The top 20 percent of sources — 136 of 678 sampled — accounted for 86 percent of article impressions.
And the top three accounted for 23 percent: CNN, the New York Times and the Washington Post, according to Assistant Professor Nicholas Diakopoulos and his team at the Computational Journalism Lab at Northwestern,
In an article for Columbia Journalism Review, he wrote that “for all the influence Google has in directing attention, we know painfully little about how its algorithm selects and curates news.”
“Which sites does it direct traffic toward? And how does Google’s news curation impact the diversity of information found?” he asked.
The audit examined Google Top Stories in terms of ideological lean, based on the self-reported political affiliation of Facebook users sharing content from those sources.
The team’s data showed that 62.4 percent of article impressions were from sources rated as left-leaning.

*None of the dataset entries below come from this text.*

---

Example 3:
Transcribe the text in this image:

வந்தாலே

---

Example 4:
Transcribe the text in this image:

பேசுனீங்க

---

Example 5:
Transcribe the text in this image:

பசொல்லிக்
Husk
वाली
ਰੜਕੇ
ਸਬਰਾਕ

Just 11.3 percent were from sources rated as right-leaning.
“These statistics underscore the degree of concentration of attention to a relatively narrow slice of news sources,” Diakopoulos wrote.
The author of the forthcoming book “Automating the News: How Algorithms are Rewriting the Media,” Diakopoulos pointed out that “prior research has shown that search engines can affect users’ attitudes, shape opinions, alter perceptions and reinforce stereotypes, as well as affect how voters come to be informed during elections.”

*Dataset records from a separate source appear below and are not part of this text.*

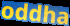
oddha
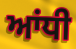
ਆਂਧੀ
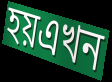
হয়এখন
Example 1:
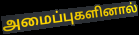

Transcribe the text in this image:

அமைப்புகளினால்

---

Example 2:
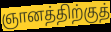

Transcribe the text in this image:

ஞானத்திற்குத்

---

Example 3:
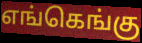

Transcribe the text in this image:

எங்கெங்கு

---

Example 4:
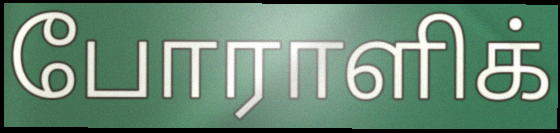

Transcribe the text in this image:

போராளிக்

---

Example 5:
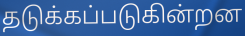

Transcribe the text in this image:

தடுக்கப்படுகின்றன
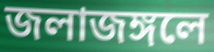
জলাজঙ্গলে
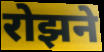
रोझने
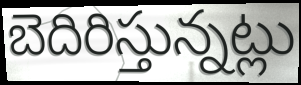
బెదిరిస్తున్నట్లు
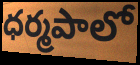
ధర్మపాలో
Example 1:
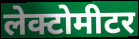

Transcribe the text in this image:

लेक्टोमीटर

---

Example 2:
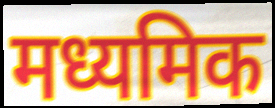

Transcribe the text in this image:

मध्यमिक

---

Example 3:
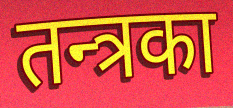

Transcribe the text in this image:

तन्त्रका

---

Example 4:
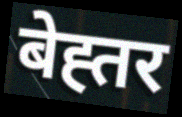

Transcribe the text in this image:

बेह्तर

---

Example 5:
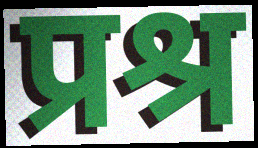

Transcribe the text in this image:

प्रश्र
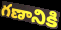
గణానికి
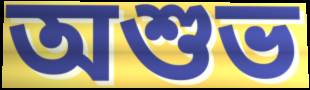
অশুভ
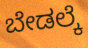
ಬೇಡಲ್ಕೆ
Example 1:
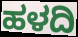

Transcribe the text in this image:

ಹಳದಿ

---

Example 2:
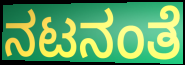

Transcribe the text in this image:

ನಟನಂತೆ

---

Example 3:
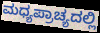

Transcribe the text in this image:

ಮಧ್ಯಪ್ರಾಚ್ಯದಲ್ಲಿ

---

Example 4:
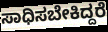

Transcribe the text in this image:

ಸಾಧಿಸಬೇಕಿದ್ದರೆ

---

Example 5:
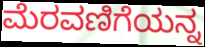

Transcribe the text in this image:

ಮೆರವಣಿಗೆಯನ್ನ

“As such, media diversity is an important aspect to the way that Google — or any news aggregator — curates sources and perspectives,” he said.
One factor to consider in terms of ideological lean, he acknowledged, is that there simply are more articles produced by left-leaning sources.
But while a search of the Global Database of Events, Language, and Tone (GDELT) database of news articles found 2.2 times as many articles from left-leaning sources as right-leaning sources, in Google Top Stories, the ratio was 3.2.
That indicated, wrote Diakopoulos “that the curation algorithm was slightly magnifying the left-leaning skew in comparison to the GDELT baseline.”
Ultimately, he acknowledged his audit cannot show for certain why some sources dominate on Google.
Some may do a better job at SEO, or search engine optimization.
“Or there may be a number of other factors taken into account by Google’s algorithm that end up prioritizing certain outlets over others,” he wrote. “We just don’t know unless Google is more transparent with the editorial design and goals of news curation in the Top Stories box.”
“What we do know is that Google’s algorithmic curation of news in search converts to real and substantial amounts of user attention and traffic.”
‘News blacklist’
In April, a newly obtained document showed Google maintains a “news blacklist” and manipulates its search results manually, contrary to the company’s official denials.
WND reported in March a Google manager allegedly responded to an employee who questioned the company’s war on “fake news” by arguing that fake news and “hate speech” had to be stopped, because “that’s how Trump won.”
In November, the Daily Caller reported Google employees debated whether to bury the reporting of conservative media outlets in the company’s search function in response to Trump’s election. Employees similarly sought to manipulate search results to combat Trump’s travel ban, the communications showed.
In an interview with WND at the time, Robert Epstein – who was famed behavioral psychologist B.F. Skinner’s last Ph.D. student at Harvard – said Google’s effort to defeat Trump confirms his extensive, peer-reviewed research over the past half decade.
“Not only does Google have the power to shift votes and opinions on a massive scale, they actually use that power,” Epstein said.
During the 2016 election campaign, Epstein concluded that Google heavily biased results in favor of Democratic presidential nominee Hillary Clinton, possibly shifting as many as 3 million votes.
A video leaked in September showed Google executives at their first weekly meeting after Trump’s election exhibiting panic and dismay while expressing their determination to thwart the new administration’s agenda as well as the emerging global populist movement.